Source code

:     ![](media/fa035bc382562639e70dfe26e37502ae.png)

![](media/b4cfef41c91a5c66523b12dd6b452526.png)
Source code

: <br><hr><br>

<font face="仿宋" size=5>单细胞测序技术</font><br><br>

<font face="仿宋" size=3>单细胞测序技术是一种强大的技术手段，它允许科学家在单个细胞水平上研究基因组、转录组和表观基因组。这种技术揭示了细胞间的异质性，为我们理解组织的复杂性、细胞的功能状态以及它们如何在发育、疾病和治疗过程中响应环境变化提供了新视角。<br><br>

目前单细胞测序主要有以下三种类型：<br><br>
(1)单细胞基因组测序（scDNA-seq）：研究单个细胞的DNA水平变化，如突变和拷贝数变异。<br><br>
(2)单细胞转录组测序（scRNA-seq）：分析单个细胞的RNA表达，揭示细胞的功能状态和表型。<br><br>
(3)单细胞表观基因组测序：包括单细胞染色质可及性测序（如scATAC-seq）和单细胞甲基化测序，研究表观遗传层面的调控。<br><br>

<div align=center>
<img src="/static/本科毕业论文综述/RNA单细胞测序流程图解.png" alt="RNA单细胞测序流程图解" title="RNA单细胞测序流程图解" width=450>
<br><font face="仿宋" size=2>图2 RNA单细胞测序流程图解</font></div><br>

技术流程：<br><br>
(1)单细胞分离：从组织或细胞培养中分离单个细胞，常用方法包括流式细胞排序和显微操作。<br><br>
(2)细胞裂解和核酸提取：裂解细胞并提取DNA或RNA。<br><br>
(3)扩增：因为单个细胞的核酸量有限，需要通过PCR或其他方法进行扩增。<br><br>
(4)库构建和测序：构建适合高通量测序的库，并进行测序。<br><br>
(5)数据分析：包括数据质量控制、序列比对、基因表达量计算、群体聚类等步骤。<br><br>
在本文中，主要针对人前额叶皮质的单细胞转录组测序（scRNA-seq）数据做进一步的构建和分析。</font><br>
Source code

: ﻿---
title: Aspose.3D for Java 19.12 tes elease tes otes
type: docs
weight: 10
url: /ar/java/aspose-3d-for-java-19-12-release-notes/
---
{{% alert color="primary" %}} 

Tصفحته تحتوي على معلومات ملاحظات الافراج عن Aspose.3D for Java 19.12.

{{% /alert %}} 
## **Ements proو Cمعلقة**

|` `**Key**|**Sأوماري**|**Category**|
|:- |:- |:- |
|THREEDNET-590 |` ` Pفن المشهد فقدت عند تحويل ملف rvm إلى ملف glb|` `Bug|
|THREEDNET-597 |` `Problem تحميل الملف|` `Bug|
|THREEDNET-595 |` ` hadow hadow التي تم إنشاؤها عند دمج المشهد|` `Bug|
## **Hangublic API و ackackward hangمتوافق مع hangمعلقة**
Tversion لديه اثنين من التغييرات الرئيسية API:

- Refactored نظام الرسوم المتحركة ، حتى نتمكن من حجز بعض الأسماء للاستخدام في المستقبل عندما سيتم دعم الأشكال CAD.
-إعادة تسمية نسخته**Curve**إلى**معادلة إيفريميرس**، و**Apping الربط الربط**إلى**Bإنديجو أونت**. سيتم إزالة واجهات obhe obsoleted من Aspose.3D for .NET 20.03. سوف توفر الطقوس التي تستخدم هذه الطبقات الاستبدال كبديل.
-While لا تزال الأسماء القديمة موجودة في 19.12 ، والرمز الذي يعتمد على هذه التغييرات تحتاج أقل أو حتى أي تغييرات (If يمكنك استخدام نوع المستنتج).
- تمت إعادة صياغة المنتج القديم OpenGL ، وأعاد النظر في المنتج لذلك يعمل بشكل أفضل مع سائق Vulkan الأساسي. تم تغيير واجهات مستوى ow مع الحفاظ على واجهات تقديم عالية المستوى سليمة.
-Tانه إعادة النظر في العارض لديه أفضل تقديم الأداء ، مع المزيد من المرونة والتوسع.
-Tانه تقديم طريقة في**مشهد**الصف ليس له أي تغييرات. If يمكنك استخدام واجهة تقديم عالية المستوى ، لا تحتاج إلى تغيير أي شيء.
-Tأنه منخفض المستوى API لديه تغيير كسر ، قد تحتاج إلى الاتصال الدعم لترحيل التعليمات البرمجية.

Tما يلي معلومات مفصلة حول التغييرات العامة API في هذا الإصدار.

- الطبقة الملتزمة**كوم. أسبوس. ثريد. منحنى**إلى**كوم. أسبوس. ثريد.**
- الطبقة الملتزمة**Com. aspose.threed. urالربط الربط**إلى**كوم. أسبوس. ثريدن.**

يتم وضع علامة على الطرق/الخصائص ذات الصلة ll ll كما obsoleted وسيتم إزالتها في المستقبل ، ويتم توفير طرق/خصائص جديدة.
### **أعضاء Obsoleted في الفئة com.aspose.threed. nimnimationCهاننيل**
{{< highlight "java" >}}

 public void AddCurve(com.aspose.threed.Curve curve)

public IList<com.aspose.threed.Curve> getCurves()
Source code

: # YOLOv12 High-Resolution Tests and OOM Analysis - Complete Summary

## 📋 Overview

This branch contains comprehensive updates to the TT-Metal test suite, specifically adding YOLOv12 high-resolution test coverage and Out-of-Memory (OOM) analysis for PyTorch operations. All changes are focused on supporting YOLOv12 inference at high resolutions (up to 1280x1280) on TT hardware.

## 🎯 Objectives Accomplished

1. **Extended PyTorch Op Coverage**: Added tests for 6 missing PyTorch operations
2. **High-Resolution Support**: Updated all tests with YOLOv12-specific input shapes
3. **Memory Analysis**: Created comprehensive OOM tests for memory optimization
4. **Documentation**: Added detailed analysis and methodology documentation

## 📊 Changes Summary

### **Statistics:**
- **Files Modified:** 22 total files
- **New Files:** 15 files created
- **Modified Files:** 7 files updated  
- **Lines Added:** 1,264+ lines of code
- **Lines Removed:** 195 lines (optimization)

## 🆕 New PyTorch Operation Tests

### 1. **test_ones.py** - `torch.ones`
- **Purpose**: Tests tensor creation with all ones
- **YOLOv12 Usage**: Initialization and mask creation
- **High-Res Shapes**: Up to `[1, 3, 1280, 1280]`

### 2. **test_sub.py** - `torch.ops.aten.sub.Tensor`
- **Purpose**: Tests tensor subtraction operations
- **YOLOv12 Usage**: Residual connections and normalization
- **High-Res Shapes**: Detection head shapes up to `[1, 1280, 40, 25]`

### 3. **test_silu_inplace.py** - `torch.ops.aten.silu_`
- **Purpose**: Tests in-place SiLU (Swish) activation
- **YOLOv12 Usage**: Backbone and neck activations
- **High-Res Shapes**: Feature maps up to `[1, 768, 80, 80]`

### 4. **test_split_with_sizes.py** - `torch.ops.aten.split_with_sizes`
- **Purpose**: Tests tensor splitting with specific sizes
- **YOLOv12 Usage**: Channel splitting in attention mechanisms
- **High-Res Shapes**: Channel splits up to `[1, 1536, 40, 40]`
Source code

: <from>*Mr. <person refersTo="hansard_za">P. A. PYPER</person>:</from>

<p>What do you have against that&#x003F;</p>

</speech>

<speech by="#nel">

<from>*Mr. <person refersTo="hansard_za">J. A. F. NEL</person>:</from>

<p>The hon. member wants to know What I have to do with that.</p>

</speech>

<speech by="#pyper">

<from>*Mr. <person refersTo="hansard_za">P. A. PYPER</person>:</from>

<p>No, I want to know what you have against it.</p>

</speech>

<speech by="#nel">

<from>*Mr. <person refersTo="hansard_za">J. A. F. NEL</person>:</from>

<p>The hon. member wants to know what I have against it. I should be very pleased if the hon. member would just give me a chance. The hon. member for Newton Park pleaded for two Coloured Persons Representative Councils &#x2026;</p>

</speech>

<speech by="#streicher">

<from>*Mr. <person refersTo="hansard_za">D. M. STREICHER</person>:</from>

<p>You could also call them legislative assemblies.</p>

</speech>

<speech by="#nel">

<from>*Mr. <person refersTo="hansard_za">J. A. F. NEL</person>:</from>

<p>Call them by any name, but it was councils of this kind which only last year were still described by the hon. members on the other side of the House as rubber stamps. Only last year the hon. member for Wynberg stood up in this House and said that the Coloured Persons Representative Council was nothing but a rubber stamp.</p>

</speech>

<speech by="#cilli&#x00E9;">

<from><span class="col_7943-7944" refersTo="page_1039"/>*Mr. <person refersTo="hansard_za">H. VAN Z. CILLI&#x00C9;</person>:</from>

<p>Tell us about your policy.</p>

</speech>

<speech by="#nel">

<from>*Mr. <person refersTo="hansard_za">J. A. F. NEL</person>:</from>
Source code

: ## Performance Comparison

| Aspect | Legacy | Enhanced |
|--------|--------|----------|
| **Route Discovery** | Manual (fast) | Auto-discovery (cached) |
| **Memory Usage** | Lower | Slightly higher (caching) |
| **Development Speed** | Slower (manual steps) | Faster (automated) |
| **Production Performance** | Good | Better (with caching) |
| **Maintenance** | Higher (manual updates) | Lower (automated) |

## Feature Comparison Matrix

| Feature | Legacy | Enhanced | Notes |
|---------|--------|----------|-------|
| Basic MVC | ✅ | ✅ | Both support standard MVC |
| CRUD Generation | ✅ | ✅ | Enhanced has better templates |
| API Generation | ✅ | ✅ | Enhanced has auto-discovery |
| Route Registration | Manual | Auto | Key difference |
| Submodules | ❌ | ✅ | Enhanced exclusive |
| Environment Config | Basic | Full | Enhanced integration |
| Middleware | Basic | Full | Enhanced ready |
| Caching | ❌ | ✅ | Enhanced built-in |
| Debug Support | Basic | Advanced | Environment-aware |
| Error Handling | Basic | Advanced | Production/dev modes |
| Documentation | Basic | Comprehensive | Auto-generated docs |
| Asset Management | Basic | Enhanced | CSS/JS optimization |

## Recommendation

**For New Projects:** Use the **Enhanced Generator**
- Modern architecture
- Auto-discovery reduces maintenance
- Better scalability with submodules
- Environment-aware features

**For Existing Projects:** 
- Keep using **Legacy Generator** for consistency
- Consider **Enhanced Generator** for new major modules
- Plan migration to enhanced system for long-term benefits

——

- [What is required]: Can you reproduce the records word for word from the line with "This branch contains" to the line with "## 📊 Changes Summary", including both of those lines?

- [Response]:
This branch contains comprehensive updates to the TT-Metal test suite, specifically adding YOLOv12 high-resolution test coverage and Out-of-Memory (OOM) analysis for PyTorch operations. All changes are focused on supporting YOLOv12 inference at high resolutions (up to 1280x1280) on TT hardware.

## 🎯 Objectives Accomplished

1. **Extended PyTorch Op Coverage**: Added tests for 6 missing PyTorch operations
2. **High-Resolution Support**: Updated all tests with YOLOv12-specific input shapes
3. **Memory Analysis**: Created comprehensive OOM tests for memory optimization
4. **Documentation**: Added detailed analysis and methodology documentation

## 📊 Changes Summary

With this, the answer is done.